What functions can be represented as a series of eigenfunctions

Question

Consider the differential equation:

$y'' = \lambda y$

with the boundary conditions $y(0) = y(2\pi) = 0$.

This equation has eigenfunctions $\mu_n(x) = \sin(\frac{nx}{2})$ with the corresponding eigenvalues $\lambda_n = -\frac{n^2}{4}$ for $n > 0$

• Am I right, that certain functions f(x) satisfying the same boundary conditions as above can be represented as an infinite series $f(x) = \sum_1^\infty c_n \mu_n(x)$ with coefficients $c_n = \frac{\langle f,\mu_n \rangle}{\langle \mu_n, \mu_n \rangle}$? What conditions those certain functions need to satisfy?

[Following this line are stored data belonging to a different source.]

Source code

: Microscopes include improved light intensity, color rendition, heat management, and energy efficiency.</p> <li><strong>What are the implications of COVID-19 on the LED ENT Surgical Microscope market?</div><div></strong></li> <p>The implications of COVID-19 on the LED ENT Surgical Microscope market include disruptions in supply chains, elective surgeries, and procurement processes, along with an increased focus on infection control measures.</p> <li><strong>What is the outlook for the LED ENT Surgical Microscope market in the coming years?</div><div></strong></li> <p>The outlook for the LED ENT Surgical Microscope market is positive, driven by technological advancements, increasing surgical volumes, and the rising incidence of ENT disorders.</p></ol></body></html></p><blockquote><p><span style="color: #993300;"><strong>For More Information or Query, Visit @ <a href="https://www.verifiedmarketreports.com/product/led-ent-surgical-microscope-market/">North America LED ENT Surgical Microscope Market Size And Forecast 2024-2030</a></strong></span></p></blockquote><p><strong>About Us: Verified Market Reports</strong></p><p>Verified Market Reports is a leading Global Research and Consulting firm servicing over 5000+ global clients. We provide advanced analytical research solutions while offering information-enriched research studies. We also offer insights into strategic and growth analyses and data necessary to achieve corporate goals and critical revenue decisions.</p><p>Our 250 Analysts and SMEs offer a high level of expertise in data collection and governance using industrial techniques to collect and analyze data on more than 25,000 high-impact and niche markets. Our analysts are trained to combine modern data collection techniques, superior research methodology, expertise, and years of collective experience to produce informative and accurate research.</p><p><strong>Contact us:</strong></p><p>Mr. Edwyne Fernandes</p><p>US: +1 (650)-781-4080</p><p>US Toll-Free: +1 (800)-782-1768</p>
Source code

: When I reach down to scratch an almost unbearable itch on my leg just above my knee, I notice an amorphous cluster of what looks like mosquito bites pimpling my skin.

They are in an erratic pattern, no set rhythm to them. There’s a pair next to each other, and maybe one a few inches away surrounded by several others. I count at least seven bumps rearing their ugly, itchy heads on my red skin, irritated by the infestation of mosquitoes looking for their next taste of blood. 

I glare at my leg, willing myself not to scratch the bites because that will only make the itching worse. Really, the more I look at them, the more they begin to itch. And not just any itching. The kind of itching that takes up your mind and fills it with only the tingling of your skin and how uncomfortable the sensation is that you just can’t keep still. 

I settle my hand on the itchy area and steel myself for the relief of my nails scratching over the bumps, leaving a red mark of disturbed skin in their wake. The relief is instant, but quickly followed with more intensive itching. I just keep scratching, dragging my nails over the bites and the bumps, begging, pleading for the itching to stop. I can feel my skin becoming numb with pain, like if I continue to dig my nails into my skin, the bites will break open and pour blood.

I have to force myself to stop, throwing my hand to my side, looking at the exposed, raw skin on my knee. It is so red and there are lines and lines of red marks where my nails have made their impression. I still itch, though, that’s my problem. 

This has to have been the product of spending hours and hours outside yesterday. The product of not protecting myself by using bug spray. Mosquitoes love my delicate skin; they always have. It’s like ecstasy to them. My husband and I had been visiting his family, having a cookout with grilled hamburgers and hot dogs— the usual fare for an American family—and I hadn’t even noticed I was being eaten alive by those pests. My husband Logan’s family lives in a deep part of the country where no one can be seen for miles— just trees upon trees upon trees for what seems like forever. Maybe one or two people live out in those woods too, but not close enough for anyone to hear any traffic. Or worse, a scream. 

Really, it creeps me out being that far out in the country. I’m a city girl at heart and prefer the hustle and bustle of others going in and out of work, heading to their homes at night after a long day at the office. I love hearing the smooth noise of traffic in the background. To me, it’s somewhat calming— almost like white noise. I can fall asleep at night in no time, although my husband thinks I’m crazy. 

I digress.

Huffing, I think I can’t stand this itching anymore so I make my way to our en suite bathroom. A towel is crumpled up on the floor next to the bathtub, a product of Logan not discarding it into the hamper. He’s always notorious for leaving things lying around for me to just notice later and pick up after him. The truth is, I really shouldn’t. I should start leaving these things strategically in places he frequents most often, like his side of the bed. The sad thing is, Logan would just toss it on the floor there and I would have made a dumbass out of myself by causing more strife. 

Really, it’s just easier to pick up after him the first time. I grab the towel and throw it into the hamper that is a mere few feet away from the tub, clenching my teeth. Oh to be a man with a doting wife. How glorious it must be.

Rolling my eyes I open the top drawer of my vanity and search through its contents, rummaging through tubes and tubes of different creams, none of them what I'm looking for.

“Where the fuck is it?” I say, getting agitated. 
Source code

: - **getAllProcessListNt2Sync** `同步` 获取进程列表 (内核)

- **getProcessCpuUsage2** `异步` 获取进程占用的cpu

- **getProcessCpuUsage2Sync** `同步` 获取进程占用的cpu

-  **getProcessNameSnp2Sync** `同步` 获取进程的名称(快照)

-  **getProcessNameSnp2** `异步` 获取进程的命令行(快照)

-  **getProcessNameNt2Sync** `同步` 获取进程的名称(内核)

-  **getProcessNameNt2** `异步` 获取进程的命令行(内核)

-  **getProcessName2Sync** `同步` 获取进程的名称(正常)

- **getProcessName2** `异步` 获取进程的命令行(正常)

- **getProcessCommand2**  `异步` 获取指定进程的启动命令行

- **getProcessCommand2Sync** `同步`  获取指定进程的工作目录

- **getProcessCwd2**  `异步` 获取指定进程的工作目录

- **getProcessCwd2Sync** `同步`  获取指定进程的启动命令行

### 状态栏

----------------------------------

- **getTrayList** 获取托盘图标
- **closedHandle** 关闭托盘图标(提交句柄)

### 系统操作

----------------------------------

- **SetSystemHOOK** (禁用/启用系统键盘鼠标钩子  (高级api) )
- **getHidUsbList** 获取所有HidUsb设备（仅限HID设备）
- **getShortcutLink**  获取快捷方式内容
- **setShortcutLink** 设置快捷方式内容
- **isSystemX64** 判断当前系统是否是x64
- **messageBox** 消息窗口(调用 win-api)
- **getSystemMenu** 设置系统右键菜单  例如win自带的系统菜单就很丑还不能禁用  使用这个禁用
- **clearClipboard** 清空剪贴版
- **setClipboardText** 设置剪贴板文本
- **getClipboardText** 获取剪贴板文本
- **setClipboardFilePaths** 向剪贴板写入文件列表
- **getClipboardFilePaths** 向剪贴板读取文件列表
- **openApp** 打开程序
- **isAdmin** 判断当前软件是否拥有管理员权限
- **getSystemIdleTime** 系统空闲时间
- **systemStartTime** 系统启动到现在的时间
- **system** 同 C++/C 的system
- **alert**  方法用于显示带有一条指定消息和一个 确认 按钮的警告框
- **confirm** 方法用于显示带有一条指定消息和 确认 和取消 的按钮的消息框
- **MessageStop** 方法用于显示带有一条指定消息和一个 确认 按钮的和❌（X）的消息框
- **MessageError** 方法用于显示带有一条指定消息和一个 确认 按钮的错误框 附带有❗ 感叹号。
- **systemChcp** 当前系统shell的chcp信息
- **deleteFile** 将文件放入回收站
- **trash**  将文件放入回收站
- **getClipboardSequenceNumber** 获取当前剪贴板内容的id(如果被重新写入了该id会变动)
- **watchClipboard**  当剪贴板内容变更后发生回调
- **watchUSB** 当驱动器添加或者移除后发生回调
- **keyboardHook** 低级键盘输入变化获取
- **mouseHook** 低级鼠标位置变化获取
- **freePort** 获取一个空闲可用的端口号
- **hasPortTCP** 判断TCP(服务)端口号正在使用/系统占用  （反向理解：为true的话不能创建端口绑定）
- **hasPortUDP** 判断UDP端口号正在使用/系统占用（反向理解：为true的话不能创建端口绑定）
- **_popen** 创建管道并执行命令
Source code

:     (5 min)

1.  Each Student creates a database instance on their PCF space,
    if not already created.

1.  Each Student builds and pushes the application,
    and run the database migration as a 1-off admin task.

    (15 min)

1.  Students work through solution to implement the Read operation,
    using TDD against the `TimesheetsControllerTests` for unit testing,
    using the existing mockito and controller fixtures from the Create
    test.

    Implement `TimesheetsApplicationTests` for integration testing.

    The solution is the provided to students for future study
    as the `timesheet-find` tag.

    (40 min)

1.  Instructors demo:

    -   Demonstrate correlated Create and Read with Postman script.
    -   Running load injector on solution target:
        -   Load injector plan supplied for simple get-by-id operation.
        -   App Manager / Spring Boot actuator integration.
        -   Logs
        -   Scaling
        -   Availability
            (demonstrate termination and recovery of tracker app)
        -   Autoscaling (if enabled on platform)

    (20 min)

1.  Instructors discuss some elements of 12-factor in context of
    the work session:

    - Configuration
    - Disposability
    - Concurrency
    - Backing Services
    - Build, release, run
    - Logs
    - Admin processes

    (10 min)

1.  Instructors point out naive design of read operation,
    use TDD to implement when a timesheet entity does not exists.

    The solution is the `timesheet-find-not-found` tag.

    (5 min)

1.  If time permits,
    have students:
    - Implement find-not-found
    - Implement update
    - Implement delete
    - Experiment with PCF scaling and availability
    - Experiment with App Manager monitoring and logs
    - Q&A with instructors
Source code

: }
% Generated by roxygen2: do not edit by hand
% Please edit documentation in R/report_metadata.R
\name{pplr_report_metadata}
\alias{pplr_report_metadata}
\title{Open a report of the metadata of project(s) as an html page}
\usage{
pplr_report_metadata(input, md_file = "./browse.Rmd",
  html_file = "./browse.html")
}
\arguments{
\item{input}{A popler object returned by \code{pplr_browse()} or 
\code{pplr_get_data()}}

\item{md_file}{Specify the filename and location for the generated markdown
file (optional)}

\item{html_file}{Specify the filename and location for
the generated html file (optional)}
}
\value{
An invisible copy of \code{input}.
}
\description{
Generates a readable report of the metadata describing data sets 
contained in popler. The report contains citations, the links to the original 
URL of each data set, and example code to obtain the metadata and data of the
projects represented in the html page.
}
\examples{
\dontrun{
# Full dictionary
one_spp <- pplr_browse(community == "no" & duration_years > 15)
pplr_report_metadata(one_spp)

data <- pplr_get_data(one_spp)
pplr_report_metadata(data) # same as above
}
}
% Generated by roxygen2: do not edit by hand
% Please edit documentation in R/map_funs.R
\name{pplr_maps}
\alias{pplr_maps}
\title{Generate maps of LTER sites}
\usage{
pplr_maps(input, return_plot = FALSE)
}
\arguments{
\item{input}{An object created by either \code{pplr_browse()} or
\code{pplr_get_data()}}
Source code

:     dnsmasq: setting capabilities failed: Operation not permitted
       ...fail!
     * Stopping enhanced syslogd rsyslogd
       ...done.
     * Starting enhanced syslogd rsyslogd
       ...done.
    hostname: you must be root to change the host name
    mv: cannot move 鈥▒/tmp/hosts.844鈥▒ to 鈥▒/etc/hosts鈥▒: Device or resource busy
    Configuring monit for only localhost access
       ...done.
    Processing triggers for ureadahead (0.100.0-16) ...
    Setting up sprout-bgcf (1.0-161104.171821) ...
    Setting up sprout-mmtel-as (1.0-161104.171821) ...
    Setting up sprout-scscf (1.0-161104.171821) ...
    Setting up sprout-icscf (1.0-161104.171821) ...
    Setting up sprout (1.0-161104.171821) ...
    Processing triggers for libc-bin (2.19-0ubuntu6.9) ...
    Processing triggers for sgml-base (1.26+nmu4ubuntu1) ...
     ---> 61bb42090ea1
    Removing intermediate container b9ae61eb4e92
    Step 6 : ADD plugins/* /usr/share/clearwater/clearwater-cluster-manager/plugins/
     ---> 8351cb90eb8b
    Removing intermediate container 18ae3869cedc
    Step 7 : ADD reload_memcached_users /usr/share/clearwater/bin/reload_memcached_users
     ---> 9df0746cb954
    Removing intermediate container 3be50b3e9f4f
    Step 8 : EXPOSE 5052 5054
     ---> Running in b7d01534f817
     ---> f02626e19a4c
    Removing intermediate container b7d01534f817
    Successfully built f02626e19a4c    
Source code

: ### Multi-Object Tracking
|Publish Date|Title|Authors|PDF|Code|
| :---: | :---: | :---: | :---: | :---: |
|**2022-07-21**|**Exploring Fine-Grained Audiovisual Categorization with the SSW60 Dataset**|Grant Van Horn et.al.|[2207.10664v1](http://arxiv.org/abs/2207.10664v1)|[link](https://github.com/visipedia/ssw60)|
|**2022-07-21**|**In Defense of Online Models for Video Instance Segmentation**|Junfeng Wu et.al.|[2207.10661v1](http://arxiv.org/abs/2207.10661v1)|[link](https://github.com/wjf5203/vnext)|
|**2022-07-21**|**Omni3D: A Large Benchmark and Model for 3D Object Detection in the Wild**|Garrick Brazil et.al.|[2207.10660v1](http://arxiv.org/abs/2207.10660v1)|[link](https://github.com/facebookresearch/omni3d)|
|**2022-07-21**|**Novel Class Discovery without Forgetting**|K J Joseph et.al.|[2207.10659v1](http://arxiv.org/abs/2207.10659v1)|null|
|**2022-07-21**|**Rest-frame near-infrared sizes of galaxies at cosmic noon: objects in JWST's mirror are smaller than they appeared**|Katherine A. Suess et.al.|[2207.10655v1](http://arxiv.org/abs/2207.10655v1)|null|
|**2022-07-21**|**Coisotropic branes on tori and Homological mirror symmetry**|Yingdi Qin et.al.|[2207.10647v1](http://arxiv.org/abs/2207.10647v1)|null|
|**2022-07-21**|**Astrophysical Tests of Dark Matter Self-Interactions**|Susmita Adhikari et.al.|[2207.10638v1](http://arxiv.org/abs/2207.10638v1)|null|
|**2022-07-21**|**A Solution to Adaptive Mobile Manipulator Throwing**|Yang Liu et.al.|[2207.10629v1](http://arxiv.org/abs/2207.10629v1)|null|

• Can the previous claim be generalised for any set of eigenfunctions of some differential equation? I.E. suppose $Ly = \lambda y$ is a differential equation ($L$ being the 2nd order differential operator) with boundary conditions $y(a) = y(b) = c$ . What functions can be represented as a weighted sum of the eigensolutions?

Answer 1

Your question situates within the realm of Sturm-Liouville theory and my subsequent answer applies to all differential operators (with associated eigenfunctions) that belong to this realm. You asked which continuous functions can be expanded in a series of eigenfunctions? The most natural answer turns out to be "functions that are square-integrable on the interval $(0,2\pi)$". Also non-continuous, square-integrable functions $f$ can be expanded in this way (under the proviso that $f$ is allowed to differ from its series-expansion $\sum_{1}^{\infty} \frac{\langle \mu_n,f\rangle}{\langle \mu_n,\mu_n\rangle} \mu_n(x)$ on a subset of $(0,2\pi)$ of measure zero)

Answer 2

Consider the following problem on the interval $[a,b]$ for some $a < b$ and real angles $\alpha,\beta$: $$ y''=\lambda y,\;\;\; a \le x \le b, \\ \cos\alpha y(a)+\sin\alpha y'(a) = 0 \\ \cos\beta y(b)+\sin\beta y'(b) = 0 $$ This gives rise to a discrete set of eigenvalues $$ \lambda_1 < \lambda_2 < \lambda_3 < \cdots, $$

and associated eigenfunctions $\phi_n(x)$. For any function $f\in L^2[a,b]$, the Fourier series for $f$ in these eigenfunctions converges to $f$ in $L^2[a,b]$. And you get pointwise convergence of the series at $x\in(a,b)$ under the same type of Fourier conditions that you learned for the ordinary Fourier series. The endpoint conditions make the convergence at $x=a,b$ trickier, of course. Conditions of the type $y(a)=0=y(b)$, for example, forces any series in these eigenfunctions to converge to $0$ at the endpoints.

Answer 3

You can expand all continuous functions, and even the non-continuous ones (but they must be square-integrable); however, the series will only converge in the $L^2(0, 1)$ sense. This means that, defining $$ Sf_n:=\sum_{k=1}^n c_n \mu_n, $$ it holds that $$ \int_0^1 |Sf_n(x)-f(x)|^2\, dx\to 0\qquad \text{as }n\to \infty.$$

If you want pointwise convergence, you will need some regularity assumptions on $f$. This is a classical problem in Fourier analysis.